With the adoption of artificial intelligence and machine learning tools skyrocketing in the wake of ChatGPT’s launch late last year, its potential to revolutionise private credit has been thrust into the spotlight. Right across the asset class, from deal origination and due diligence through to investor reporting, accounting and risk management, the scope for managers to leverage the efficiencies of AI to work smarter could fundamentally change the status quo.
In California, the TerraCotta Group has long been at the forefront of applying data analytics and quantitative techniques to commercial real estate lending. Founder Tingting Zhang says narrow AI is already proving a powerful addition to real estate credit investment processes by using robots to think like humans.
“If we were to make an investment in a shopping centre, for example, as a human expert we would be very interested in the location of a property,” says Zhang. “The human expert would go for a look around, see how many people were in the shops, how affluent the area looks and how busy the car park is.
“Now, using various machine learning algorithms, we can get that data instantly from government sources, cell phone information, public sources and our own proprietary platform.”
Speed is the big advantage, she says: “The ‘robots’ are very quick to compute. For a human to look at 60 data points would take days, but the machine can do it instantly, it can detect patterns, and it doesn’t make mistakes or take a more optimistic or pessimistic outlook depending on its mood.”
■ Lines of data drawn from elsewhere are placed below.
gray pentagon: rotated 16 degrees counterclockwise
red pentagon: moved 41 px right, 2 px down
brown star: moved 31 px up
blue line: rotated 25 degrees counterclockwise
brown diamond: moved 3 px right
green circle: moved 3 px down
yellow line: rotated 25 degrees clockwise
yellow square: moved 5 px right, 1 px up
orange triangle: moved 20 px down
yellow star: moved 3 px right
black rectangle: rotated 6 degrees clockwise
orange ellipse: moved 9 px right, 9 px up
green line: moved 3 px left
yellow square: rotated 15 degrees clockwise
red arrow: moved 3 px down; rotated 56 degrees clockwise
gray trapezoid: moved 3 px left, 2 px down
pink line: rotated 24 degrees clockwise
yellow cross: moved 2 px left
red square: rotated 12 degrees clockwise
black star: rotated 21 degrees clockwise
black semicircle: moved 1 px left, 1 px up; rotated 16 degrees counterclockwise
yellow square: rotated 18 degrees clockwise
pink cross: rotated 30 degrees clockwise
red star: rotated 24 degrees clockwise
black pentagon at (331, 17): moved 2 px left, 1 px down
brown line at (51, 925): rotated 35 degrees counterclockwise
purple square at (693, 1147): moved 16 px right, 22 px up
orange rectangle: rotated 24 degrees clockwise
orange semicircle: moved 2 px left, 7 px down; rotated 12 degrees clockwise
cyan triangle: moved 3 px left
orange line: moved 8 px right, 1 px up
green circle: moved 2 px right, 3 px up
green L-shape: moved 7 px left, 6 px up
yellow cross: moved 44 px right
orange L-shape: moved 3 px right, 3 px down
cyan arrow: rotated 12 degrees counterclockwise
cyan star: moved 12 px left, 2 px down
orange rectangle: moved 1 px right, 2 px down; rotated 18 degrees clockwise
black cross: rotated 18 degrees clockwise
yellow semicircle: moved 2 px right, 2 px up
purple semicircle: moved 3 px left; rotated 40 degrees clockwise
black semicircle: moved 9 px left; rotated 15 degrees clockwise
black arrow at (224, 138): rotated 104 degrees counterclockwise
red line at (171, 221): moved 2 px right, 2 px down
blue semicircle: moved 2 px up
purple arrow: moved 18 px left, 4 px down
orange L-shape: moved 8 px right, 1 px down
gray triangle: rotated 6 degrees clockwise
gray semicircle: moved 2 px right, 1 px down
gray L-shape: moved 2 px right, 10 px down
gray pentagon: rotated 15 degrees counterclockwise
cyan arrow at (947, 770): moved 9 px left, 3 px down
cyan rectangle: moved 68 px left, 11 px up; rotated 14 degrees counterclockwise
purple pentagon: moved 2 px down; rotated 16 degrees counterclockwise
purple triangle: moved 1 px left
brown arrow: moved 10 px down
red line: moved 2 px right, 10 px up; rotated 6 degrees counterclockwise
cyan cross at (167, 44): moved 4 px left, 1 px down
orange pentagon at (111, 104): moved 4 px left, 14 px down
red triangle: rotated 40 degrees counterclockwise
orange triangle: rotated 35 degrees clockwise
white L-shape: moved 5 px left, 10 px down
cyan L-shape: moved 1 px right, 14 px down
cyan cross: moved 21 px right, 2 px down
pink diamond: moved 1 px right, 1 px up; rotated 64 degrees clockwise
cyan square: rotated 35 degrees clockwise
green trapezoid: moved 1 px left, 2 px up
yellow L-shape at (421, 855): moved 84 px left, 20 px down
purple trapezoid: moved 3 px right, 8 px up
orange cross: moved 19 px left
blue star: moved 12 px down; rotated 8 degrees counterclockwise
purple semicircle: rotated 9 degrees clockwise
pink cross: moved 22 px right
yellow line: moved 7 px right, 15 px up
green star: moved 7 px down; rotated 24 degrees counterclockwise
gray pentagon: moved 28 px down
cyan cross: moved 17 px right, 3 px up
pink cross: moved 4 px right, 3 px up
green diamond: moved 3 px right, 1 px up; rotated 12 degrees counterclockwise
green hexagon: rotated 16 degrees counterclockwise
Once the AI has identified an investment as being in a good location, human judgment takes over to move forward in how TerraCotta thinks about the credit.
Outside investment processes, many private funds are looking to integrate AI into their back-office and middle-office processes to speed things up, deliver enhanced insights and save on resources.
“When we talk about AI in fund servicing, we are not yet at the stage of using a friendly robot that produces your NAV while drafting the minutes of your next board meeting and advising on your ESG strategy,” says Agnes Mazurek, global head of private markets innovation at Apex Group.
“It is unlikely we will be there for many years because adoption of AI tools is very gradual. What we have now is a lot of tools that digitise information and we are seeing a lot of initiatives across private credit to create the building blocks to get there.”
Keith Miller, global head of private debt at Apex, says this is reflected in the growing number of conversations about opportunities for AI around the review of underlying assets. “That credit review process has always been incredibly manual but the big win for the asset class is the ability to review the underlying assets from a portfolio and risk monitoring perspective and conduct predictive modelling across assets to deliver scenario analysis.”
Accelex is one company harnessing AI to bring more transparency to the asset class, with technology that gives firms timely access to performance and transaction data from funds in a clean and easy-to-analyse format. Their tool automates the extraction and preparation of data, giving managers quick access to thousands of data points that would previously have taken huge effort to obtain, and allowing them to significantly enhance the accuracy of their reports.
Nicole Weder, co-founder and chief product officer at Accelex, says: “The additional complexity of private debt investments means reporting requires more granular data for investment monitoring and decisions. Debt teams need access to instruments rather than just asset-level information. In response, we have upgraded our data science capabilities to capture that detail.
“Investors want easier access to this data. They want to know what securities we are invested in, where we are in the capital structure, what the risk is, what kind of cashflows will be happening in the future. We also have an analytics suite, because if an investor is able to extract that data in real time, we can tell them what is happening in their portfolio, what the return drivers are, and then they can decide whether they want to make a commitment to the next vintage or the next fund from a particular GP.”
Right tool for the job
Other service providers and technology companies are developing their own tools to automate everything from the calculation of carried interest allocations to deal sourcing and ESG reporting.
Alter Domus has created its own version of ChatGPT and is already using bots across its business to help clients automate complex processes.
Davendra Patel, head of AI and automation at Alter Domus, says: “We have automation that can read emails, take out the attachments, automatically classify them, extract information and then summarise that in a report. We have been working hard on building this for the last four years and we are starting to see the fruits of that. It is a game changer, not only for us but also for our clients.”